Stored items
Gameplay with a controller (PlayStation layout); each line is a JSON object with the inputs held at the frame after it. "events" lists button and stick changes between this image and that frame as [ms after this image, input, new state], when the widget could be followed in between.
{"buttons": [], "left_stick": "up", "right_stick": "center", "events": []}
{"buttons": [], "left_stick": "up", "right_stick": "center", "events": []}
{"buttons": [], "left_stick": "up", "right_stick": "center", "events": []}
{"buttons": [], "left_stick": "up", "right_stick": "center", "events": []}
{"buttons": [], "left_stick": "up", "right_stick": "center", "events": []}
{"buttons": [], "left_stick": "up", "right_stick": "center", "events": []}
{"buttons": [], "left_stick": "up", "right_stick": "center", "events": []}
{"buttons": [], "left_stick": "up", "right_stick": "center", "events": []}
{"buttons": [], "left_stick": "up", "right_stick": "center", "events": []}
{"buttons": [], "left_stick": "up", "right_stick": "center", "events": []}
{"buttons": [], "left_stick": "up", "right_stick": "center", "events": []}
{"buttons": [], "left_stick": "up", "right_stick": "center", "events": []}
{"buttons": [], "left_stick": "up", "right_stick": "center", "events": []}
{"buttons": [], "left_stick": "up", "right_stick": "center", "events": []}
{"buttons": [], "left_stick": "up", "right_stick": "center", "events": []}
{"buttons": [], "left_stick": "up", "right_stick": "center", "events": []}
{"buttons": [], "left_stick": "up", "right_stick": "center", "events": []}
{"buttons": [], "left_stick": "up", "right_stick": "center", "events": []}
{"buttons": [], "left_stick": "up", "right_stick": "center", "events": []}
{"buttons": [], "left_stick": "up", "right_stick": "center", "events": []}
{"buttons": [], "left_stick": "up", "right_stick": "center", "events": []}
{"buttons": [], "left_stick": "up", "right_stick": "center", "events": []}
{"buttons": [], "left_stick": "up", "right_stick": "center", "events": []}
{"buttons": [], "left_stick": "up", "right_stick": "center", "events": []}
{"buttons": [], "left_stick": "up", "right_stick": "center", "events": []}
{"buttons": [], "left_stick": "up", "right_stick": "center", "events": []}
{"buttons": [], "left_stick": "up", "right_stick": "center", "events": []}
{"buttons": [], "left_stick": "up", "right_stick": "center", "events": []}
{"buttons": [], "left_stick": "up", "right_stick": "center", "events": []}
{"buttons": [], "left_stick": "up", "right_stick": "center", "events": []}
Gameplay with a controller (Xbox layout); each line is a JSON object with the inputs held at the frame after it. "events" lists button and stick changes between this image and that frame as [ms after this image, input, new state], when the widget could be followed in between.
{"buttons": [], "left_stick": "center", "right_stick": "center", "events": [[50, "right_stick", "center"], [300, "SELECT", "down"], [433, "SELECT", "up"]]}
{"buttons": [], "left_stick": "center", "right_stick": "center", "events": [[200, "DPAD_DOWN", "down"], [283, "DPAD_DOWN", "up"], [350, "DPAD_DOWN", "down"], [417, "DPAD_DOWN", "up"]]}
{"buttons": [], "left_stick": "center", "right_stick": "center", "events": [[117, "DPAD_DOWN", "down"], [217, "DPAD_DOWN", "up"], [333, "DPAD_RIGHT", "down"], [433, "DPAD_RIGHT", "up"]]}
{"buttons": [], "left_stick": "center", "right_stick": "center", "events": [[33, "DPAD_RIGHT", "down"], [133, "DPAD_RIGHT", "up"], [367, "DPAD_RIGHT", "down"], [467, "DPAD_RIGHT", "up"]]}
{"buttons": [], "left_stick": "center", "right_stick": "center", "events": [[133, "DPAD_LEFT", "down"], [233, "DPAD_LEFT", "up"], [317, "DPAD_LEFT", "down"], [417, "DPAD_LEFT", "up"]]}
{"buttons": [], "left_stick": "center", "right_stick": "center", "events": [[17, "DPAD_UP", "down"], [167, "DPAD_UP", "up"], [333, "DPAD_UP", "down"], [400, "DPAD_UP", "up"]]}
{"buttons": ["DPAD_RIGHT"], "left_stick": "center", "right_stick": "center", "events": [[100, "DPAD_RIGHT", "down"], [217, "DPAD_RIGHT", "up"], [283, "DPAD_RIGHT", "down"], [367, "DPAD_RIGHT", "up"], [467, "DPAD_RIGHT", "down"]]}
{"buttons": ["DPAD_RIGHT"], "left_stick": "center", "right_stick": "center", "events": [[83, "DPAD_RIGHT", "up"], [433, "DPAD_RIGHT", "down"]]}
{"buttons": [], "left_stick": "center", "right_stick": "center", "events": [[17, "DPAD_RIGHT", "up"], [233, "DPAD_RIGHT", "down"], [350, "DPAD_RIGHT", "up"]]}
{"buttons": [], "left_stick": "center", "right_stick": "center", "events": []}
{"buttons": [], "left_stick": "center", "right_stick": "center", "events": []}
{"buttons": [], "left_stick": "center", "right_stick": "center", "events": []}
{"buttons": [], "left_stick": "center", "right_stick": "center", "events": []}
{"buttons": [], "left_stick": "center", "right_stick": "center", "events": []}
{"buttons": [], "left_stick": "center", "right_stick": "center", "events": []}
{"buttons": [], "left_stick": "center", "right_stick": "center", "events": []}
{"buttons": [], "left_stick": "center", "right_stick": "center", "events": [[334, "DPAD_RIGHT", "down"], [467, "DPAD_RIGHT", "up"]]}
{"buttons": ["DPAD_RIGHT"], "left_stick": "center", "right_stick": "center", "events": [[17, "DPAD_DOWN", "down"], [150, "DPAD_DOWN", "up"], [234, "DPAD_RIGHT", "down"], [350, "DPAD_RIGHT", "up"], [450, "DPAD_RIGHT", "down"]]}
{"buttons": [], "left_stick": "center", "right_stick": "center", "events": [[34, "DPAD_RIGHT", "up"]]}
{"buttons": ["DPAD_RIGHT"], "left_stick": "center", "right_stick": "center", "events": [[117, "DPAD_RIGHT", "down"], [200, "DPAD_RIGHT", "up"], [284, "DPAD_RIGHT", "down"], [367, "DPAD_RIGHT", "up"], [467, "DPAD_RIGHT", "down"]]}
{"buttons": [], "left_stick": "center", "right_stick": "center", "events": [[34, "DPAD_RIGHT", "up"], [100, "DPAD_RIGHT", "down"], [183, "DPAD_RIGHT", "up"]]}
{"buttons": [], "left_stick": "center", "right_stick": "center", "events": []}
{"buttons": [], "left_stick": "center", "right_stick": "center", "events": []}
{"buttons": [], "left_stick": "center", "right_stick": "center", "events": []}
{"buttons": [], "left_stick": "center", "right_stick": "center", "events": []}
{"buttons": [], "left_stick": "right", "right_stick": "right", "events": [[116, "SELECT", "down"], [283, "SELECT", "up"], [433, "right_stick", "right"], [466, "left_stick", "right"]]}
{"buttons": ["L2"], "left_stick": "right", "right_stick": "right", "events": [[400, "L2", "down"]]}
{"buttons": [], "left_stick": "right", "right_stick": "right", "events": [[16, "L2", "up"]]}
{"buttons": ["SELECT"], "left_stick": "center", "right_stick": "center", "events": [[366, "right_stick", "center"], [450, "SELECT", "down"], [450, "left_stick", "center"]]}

## WHAT IS EXPECTED
Repeat the data in its entirety, exactly as written.

## SOLUTION TO THIS EXERCISE
Gameplay with a controller (PlayStation layout); each line is a JSON object with the inputs held at the frame after it. "events" lists button and stick changes between this image and that frame as [ms after this image, input, new state], when the widget could be followed in between.
{"buttons": [], "left_stick": "up", "right_stick": "center", "events": []}
{"buttons": [], "left_stick": "up", "right_stick": "center", "events": []}
{"buttons": [], "left_stick": "up", "right_stick": "center", "events": []}
{"buttons": [], "left_stick": "up", "right_stick": "center", "events": []}
{"buttons": [], "left_stick": "up", "right_stick": "center", "events": []}
{"buttons": [], "left_stick": "up", "right_stick": "center", "events": []}
{"buttons": [], "left_stick": "up", "right_stick": "center", "events": []}
{"buttons": [], "left_stick": "up", "right_stick": "center", "events": []}
{"buttons": [], "left_stick": "up", "right_stick": "center", "events": []}
{"buttons": [], "left_stick": "up", "right_stick": "center", "events": []}
{"buttons": [], "left_stick": "up", "right_stick": "center", "events": []}
{"buttons": [], "left_stick": "up", "right_stick": "center", "events": []}
{"buttons": [], "left_stick": "up", "right_stick": "center", "events": []}
{"buttons": [], "left_stick": "up", "right_stick": "center", "events": []}
{"buttons": [], "left_stick": "up", "right_stick": "center", "events": []}
{"buttons": [], "left_stick": "up", "right_stick": "center", "events": []}
{"buttons": [], "left_stick": "up", "right_stick": "center", "events": []}
{"buttons": [], "left_stick": "up", "right_stick": "center", "events": []}
{"buttons": [], "left_stick": "up", "right_stick": "center", "events": []}
{"buttons": [], "left_stick": "up", "right_stick": "center", "events": []}
{"buttons": [], "left_stick": "up", "right_stick": "center", "events": []}
{"buttons": [], "left_stick": "up", "right_stick": "center", "events": []}
{"buttons": [], "left_stick": "up", "right_stick": "center", "events": []}
{"buttons": [], "left_stick": "up", "right_stick": "center", "events": []}
{"buttons": [], "left_stick": "up", "right_stick": "center", "events": []}
{"buttons": [], "left_stick": "up", "right_stick": "center", "events": []}
{"buttons": [], "left_stick": "up", "right_stick": "center", "events": []}
{"buttons": [], "left_stick": "up", "right_stick": "center", "events": []}
{"buttons": [], "left_stick": "up", "right_stick": "center", "events": []}
{"buttons": [], "left_stick": "up", "right_stick": "center", "events": []}
Gameplay with a controller (Xbox layout); each line is a JSON object with the inputs held at the frame after it. "events" lists button and stick changes between this image and that frame as [ms after this image, input, new state], when the widget could be followed in between.
{"buttons": [], "left_stick": "center", "right_stick": "center", "events": [[50, "right_stick", "center"], [300, "SELECT", "down"], [433, "SELECT", "up"]]}
{"buttons": [], "left_stick": "center", "right_stick": "center", "events": [[200, "DPAD_DOWN", "down"], [283, "DPAD_DOWN", "up"], [350, "DPAD_DOWN", "down"], [417, "DPAD_DOWN", "up"]]}
{"buttons": [], "left_stick": "center", "right_stick": "center", "events": [[117, "DPAD_DOWN", "down"], [217, "DPAD_DOWN", "up"], [333, "DPAD_RIGHT", "down"], [433, "DPAD_RIGHT", "up"]]}
{"buttons": [], "left_stick": "center", "right_stick": "center", "events": [[33, "DPAD_RIGHT", "down"], [133, "DPAD_RIGHT", "up"], [367, "DPAD_RIGHT", "down"], [467, "DPAD_RIGHT", "up"]]}
{"buttons": [], "left_stick": "center", "right_stick": "center", "events": [[133, "DPAD_LEFT", "down"], [233, "DPAD_LEFT", "up"], [317, "DPAD_LEFT", "down"], [417, "DPAD_LEFT", "up"]]}
{"buttons": [], "left_stick": "center", "right_stick": "center", "events": [[17, "DPAD_UP", "down"], [167, "DPAD_UP", "up"], [333, "DPAD_UP", "down"], [400, "DPAD_UP", "up"]]}
{"buttons": ["DPAD_RIGHT"], "left_stick": "center", "right_stick": "center", "events": [[100, "DPAD_RIGHT", "down"], [217, "DPAD_RIGHT", "up"], [283, "DPAD_RIGHT", "down"], [367, "DPAD_RIGHT", "up"], [467, "DPAD_RIGHT", "down"]]}
{"buttons": ["DPAD_RIGHT"], "left_stick": "center", "right_stick": "center", "events": [[83, "DPAD_RIGHT", "up"], [433, "DPAD_RIGHT", "down"]]}
{"buttons": [], "left_stick": "center", "right_stick": "center", "events": [[17, "DPAD_RIGHT", "up"], [233, "DPAD_RIGHT", "down"], [350, "DPAD_RIGHT", "up"]]}
{"buttons": [], "left_stick": "center", "right_stick": "center", "events": []}
{"buttons": [], "left_stick": "center", "right_stick": "center", "events": []}
{"buttons": [], "left_stick": "center", "right_stick": "center", "events": []}
{"buttons": [], "left_stick": "center", "right_stick": "center", "events": []}
{"buttons": [], "left_stick": "center", "right_stick": "center", "events": []}
{"buttons": [], "left_stick": "center", "right_stick": "center", "events": []}
{"buttons": [], "left_stick": "center", "right_stick": "center", "events": []}
{"buttons": [], "left_stick": "center", "right_stick": "center", "events": [[334, "DPAD_RIGHT", "down"], [467, "DPAD_RIGHT", "up"]]}
{"buttons": ["DPAD_RIGHT"], "left_stick": "center", "right_stick": "center", "events": [[17, "DPAD_DOWN", "down"], [150, "DPAD_DOWN", "up"], [234, "DPAD_RIGHT", "down"], [350, "DPAD_RIGHT", "up"], [450, "DPAD_RIGHT", "down"]]}
{"buttons": [], "left_stick": "center", "right_stick": "center", "events": [[34, "DPAD_RIGHT", "up"]]}
{"buttons": ["DPAD_RIGHT"], "left_stick": "center", "right_stick": "center", "events": [[117, "DPAD_RIGHT", "down"], [200, "DPAD_RIGHT", "up"], [284, "DPAD_RIGHT", "down"], [367, "DPAD_RIGHT", "up"], [467, "DPAD_RIGHT", "down"]]}
{"buttons": [], "left_stick": "center", "right_stick": "center", "events": [[34, "DPAD_RIGHT", "up"], [100, "DPAD_RIGHT", "down"], [183, "DPAD_RIGHT", "up"]]}
{"buttons": [], "left_stick": "center", "right_stick": "center", "events": []}
{"buttons": [], "left_stick": "center", "right_stick": "center", "events": []}
{"buttons": [], "left_stick": "center", "right_stick": "center", "events": []}
{"buttons": [], "left_stick": "center", "right_stick": "center", "events": []}
{"buttons": [], "left_stick": "right", "right_stick": "right", "events": [[116, "SELECT", "down"], [283, "SELECT", "up"], [433, "right_stick", "right"], [466, "left_stick", "right"]]}
{"buttons": ["L2"], "left_stick": "right", "right_stick": "right", "events": [[400, "L2", "down"]]}
{"buttons": [], "left_stick": "right", "right_stick": "right", "events": [[16, "L2", "up"]]}
{"buttons": ["SELECT"], "left_stick": "center", "right_stick": "center", "events": [[366, "right_stick", "center"], [450, "SELECT", "down"], [450, "left_stick", "center"]]}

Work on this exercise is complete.